Watch his lower body, too. With his legs, sometimes tucked and sometimes splayed, J.R. echoes Jordan more than anyone else I've ever seen. If he doesn't try to do too much, and end up missing, he's in the finals against Josh.
Chris Andersen, New Orleans Hornets
Chris got jobbed last year. He was low-balled on a sweet two-handed windmill, and shorted on a head-to-the-rim reverse. He didn't even make the finals, and Freddie Jones, who played it pretty straight and would up winning the whole thing, did.
So there's a chance Chris comes in to this throwdown like a power-forward scorned. There's a chance he's been working up clever dunks in a remote location, somewhere, like Rocky doing rope pull-ups. If that's the case, if he comes in angry and looking to take names, he's got a shot at a surprise berth in the finals, I'd say. He might need someone else to blow a dunk to get there, but he's got hops and a shot to make noise.
Amare Stoudemire, Phoenix Suns
Thunder. Rolling thunder, coming in from on high. He's the perfect in-game dunker for the Suns.

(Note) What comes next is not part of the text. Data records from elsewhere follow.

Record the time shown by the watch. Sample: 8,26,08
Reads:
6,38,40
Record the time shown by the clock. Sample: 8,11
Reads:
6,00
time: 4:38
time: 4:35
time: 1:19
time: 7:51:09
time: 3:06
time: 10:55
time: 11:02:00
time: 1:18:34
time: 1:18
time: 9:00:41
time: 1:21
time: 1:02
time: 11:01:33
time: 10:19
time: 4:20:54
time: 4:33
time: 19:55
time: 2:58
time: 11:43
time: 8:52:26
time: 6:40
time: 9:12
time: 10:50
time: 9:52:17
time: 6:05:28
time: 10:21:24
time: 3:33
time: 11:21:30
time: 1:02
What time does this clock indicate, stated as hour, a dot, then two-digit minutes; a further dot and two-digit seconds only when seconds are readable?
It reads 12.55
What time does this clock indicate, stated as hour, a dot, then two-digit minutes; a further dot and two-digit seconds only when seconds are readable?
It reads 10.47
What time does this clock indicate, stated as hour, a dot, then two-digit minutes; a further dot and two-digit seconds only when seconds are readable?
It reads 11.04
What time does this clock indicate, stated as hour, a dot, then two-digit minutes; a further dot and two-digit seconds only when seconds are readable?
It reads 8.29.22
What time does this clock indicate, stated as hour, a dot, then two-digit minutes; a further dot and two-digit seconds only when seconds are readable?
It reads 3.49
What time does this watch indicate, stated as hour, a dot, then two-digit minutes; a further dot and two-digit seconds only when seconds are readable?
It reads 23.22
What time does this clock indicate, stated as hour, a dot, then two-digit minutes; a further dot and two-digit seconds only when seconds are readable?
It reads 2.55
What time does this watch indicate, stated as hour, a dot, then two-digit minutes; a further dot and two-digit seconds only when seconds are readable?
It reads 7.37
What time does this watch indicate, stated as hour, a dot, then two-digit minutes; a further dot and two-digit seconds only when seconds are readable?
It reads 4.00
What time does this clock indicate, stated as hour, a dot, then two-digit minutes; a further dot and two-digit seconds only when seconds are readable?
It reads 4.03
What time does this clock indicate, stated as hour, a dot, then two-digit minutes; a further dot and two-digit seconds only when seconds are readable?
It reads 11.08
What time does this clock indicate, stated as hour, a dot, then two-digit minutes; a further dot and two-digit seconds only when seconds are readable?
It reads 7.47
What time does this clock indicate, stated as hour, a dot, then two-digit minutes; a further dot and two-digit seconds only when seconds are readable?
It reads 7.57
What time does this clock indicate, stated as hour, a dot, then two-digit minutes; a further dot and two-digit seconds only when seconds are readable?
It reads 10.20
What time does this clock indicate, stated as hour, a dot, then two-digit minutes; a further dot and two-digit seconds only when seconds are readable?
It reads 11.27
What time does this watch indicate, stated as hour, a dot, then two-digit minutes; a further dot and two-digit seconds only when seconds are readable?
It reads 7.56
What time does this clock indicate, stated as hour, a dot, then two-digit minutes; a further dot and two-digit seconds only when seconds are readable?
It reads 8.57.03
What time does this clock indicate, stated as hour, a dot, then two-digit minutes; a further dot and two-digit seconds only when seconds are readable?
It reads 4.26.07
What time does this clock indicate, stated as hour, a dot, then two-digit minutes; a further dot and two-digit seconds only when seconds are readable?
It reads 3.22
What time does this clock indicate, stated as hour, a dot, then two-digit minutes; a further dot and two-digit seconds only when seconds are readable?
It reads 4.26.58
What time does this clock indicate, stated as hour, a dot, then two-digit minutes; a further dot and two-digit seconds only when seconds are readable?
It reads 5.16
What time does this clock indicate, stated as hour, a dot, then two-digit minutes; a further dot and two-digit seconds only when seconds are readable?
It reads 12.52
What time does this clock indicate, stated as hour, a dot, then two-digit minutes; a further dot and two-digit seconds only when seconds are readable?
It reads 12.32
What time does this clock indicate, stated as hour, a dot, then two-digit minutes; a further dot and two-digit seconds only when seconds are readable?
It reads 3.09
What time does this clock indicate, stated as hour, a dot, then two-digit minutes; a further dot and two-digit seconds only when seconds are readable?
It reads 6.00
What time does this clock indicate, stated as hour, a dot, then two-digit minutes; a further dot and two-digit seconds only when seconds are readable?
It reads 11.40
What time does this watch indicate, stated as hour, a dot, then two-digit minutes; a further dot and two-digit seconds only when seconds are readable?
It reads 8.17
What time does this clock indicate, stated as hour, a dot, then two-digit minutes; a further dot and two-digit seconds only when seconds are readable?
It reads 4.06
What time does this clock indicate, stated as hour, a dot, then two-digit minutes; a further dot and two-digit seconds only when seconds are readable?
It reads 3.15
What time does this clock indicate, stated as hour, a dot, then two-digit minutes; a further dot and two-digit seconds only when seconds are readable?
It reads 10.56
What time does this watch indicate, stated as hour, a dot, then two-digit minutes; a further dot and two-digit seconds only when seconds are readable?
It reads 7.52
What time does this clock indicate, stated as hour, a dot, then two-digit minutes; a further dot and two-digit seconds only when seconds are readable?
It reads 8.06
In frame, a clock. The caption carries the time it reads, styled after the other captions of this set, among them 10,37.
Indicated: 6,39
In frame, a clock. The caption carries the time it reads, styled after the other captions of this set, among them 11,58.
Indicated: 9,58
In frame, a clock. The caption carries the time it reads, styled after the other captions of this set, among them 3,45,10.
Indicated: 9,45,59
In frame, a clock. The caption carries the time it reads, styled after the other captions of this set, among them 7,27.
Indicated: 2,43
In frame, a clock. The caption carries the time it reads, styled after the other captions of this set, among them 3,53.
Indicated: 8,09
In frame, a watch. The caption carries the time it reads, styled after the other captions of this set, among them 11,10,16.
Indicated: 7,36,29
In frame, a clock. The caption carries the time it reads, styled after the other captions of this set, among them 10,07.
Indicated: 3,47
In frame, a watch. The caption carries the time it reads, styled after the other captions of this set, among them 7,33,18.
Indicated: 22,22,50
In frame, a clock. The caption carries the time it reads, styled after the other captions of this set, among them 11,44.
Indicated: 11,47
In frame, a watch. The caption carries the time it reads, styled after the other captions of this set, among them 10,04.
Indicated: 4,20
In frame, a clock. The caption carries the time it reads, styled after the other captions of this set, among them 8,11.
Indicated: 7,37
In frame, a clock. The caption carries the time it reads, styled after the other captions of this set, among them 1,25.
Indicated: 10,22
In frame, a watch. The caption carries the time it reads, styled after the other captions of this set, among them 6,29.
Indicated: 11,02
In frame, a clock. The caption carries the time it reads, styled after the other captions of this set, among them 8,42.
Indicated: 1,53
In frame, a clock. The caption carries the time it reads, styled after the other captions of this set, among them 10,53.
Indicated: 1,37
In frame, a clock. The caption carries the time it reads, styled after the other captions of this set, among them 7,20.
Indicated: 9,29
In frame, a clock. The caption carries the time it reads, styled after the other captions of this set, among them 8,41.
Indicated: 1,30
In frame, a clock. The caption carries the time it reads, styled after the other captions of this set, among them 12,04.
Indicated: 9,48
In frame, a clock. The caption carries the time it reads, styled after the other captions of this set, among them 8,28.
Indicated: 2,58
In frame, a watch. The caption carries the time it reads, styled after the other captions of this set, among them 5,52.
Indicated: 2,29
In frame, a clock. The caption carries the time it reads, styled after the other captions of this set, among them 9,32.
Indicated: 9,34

He punctuates everything they do and makes it not just quick, but powerful.
But historically, the contest rewards innovation more than pure power, and unless he decides to go Chocolate Thunder on us, and roll Bill Robinzine out to catch some glass in his grill, and shatter a backboard or two, he's a good bet to be sitting courtside with a handheld video camera when the title is decided.
So if you're not sure who to put your money on, think Smith. Josh, that is.
Eric Neel is a columnist for Page 2.